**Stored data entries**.

==============================

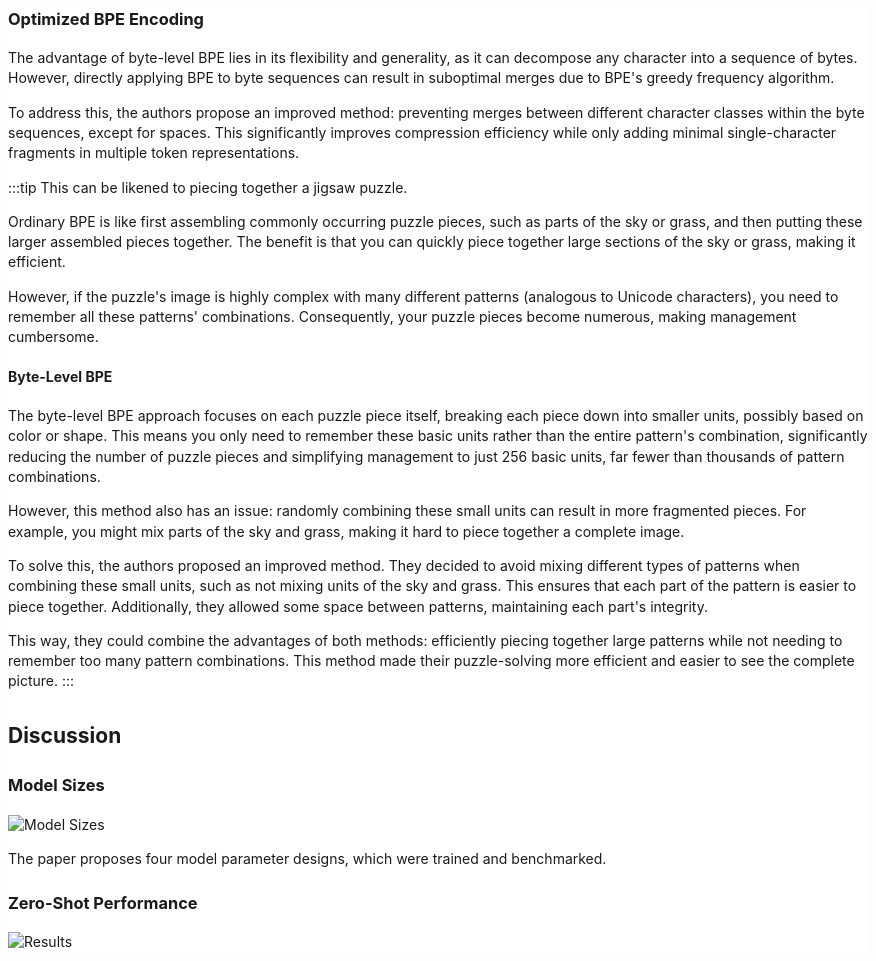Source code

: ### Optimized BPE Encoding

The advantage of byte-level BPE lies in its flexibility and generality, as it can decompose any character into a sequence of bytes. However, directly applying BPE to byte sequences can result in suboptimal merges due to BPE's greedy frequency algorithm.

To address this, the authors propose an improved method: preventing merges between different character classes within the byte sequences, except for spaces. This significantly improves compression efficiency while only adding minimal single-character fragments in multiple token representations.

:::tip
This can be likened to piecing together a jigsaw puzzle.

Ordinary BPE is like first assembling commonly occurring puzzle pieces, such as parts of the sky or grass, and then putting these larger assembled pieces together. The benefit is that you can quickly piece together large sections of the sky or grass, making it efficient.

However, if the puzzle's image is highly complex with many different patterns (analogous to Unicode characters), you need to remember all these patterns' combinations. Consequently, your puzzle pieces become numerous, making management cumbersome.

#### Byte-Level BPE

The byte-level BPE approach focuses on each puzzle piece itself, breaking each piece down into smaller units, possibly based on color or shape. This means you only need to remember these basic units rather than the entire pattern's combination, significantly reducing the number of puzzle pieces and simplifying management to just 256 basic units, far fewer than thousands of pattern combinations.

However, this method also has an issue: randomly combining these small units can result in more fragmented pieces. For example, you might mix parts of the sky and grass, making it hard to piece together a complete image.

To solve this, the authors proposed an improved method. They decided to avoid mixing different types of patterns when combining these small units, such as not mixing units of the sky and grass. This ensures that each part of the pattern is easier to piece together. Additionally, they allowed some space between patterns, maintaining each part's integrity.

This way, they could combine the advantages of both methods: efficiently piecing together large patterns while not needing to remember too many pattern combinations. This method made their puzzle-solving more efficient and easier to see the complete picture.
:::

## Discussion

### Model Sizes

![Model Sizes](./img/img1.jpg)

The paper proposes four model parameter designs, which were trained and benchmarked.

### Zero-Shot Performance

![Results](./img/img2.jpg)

==============================

**Directions for this task**. From the line holding "However, if the" to the line holding "The byte-level BPE", inclusive, restate each line above exactly as written.

**Result for this exercise**.
However, if the puzzle's image is highly complex with many different patterns (analogous to Unicode characters), you need to remember all these patterns' combinations. Consequently, your puzzle pieces become numerous, making management cumbersome.

#### Byte-Level BPE

The byte-level BPE approach focuses on each puzzle piece itself, breaking each piece down into smaller units, possibly based on color or shape. This means you only need to remember these basic units rather than the entire pattern's combination, significantly reducing the number of puzzle pieces and simplifying management to just 256 basic units, far fewer than thousands of pattern combinations.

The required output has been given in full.